La chica de sus sueños (4 page)

Read La chica de sus sueños Online

Authors: Donna Leon

Tags: #Intriga

BOOK: La chica de sus sueños
11.21Mb size Format: txt, pdf, ePub

—No es que haya hecho algo. Es lo que piensa hacer.

Brunetti empezó a considerar posibilidades: el joven —supuso que era un joven— podía estar planeando cometer un delito. O andaba con malas compañías. Quizá estaba enganchado a la droga o involucrado en el narcotráfico.

—¿Qué es lo que piensa hacer? —preguntó Brunetti al fin.

—Vender su apartamento.

Brunetti sabía que sus conciudadanos estaban muy apegados a la propiedad, pero no creía que vender una casa se considerase un crimen. Es decir, a no ser que la casa no fuera tuya.

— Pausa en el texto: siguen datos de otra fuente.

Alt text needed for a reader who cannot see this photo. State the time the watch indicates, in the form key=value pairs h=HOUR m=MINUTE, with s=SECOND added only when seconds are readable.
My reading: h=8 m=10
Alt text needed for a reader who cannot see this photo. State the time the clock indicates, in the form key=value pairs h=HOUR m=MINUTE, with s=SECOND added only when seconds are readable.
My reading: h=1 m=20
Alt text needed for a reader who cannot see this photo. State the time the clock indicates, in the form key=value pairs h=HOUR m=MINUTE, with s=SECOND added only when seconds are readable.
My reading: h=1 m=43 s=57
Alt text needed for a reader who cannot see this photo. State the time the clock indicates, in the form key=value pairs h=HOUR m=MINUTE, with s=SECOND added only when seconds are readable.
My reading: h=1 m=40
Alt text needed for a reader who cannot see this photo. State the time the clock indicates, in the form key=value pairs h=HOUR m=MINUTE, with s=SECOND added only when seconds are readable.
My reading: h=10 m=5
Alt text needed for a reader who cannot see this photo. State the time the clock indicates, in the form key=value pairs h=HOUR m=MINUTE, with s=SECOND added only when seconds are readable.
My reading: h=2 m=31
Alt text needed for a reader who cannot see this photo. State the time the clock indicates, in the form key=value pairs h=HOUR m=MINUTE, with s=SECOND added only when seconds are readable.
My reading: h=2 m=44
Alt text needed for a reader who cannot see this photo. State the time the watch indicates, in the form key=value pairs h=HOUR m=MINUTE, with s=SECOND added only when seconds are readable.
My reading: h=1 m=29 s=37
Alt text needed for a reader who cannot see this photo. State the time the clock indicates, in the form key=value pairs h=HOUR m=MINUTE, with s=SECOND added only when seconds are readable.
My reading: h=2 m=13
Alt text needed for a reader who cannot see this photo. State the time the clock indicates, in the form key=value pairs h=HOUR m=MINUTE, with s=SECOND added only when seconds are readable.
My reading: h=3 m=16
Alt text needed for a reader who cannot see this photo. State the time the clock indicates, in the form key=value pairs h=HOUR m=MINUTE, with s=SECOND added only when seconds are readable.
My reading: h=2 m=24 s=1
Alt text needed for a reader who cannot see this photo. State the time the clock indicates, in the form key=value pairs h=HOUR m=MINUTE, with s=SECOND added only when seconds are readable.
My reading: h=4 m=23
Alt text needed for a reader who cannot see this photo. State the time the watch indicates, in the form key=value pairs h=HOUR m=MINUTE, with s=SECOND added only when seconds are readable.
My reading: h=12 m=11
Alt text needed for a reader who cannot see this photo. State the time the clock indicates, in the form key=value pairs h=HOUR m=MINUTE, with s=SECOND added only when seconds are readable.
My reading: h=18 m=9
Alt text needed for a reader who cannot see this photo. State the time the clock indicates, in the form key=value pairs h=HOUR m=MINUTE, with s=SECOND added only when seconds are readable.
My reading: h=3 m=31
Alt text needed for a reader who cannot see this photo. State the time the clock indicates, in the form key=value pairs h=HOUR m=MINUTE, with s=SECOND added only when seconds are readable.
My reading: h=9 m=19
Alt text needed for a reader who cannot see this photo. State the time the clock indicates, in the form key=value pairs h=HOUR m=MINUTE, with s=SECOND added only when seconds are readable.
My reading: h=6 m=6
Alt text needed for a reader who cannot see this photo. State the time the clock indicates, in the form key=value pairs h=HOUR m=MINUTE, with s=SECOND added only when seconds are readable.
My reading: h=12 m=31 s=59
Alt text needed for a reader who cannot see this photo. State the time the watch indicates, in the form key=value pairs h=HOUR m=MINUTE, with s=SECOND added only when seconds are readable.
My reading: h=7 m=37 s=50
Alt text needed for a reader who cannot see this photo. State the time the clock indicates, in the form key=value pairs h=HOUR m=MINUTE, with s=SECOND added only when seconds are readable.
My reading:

Decidió puntualizar, o los circunloquios podían prolongarse más de lo que soportaría su paciencia.

—Antes de seguir adelante, ¿puedes decirme si esta venta o algo que esté relacionado con ella es ilegal?

Antonin reflexionó antes de contestar.

—En rigor, no.

—No sé qué significa eso.

—Por supuesto. El apartamento es suyo; legalmente, tiene derecho a venderlo.

—¿Legalmente? —preguntó Brunetti, captando el énfasis que el cura había dado a la palabra.

—Hace ocho años, a los veinte, ese muchacho heredó el apartamento de un tío suyo. Ahora vive allí con su compañera y la hija de ambos.

—¿El apartamento es de él o de los dos?

—De él. Ella vive allí desde hace seis años, pero el apartamento está a nombre de él.

—¿Y no están casados? —Brunetti lo daba por descontado, pero creyó oportuno puntualizar.

—No.

—¿Ella está empadronada en la dirección en que residen?

—No —respondió Antonin mal de su grado.

—¿Por qué?

—Es complicado —dijo el sacerdote, como si fuera suficiente explicación.

—La mayoría de las cosas lo son. ¿Por qué no?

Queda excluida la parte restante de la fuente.